— Instruction —
Lines before the one containing "public SortedSet<Book> getBorrowed()" are to be left out; reproduce that line and all the rest of the entries exactly.

— Records for processing —
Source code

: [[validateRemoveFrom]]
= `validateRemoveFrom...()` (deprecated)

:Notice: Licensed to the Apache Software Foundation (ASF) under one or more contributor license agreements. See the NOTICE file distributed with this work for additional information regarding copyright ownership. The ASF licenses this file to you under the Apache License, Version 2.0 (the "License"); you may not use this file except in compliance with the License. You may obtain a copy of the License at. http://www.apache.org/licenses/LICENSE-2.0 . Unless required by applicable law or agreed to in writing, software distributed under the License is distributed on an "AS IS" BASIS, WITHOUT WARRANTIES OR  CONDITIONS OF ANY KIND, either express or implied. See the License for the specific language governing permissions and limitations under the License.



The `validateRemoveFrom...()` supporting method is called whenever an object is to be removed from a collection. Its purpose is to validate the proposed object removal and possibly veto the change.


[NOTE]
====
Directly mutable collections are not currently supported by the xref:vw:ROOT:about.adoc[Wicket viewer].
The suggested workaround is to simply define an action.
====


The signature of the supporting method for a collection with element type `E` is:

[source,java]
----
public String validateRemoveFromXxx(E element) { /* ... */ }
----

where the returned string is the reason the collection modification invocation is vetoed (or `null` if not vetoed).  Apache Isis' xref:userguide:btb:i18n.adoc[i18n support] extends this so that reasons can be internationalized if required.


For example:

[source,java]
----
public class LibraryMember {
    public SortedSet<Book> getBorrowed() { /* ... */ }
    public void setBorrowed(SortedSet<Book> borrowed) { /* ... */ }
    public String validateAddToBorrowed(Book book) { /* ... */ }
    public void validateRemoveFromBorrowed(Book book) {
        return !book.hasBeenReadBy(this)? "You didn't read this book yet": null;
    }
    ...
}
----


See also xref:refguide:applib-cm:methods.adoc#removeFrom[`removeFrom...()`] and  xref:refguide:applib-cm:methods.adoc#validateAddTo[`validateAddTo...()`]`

— Answer to this problem —
    public SortedSet<Book> getBorrowed() { /* ... */ }
    public void setBorrowed(SortedSet<Book> borrowed) { /* ... */ }
    public String validateAddToBorrowed(Book book) { /* ... */ }
    public void validateRemoveFromBorrowed(Book book) {
        return !book.hasBeenReadBy(this)? "You didn't read this book yet": null;
    }
    ...
}
----


See also xref:refguide:applib-cm:methods.adoc#removeFrom[`removeFrom...()`] and  xref:refguide:applib-cm:methods.adoc#validateAddTo[`validateAddTo...()`]`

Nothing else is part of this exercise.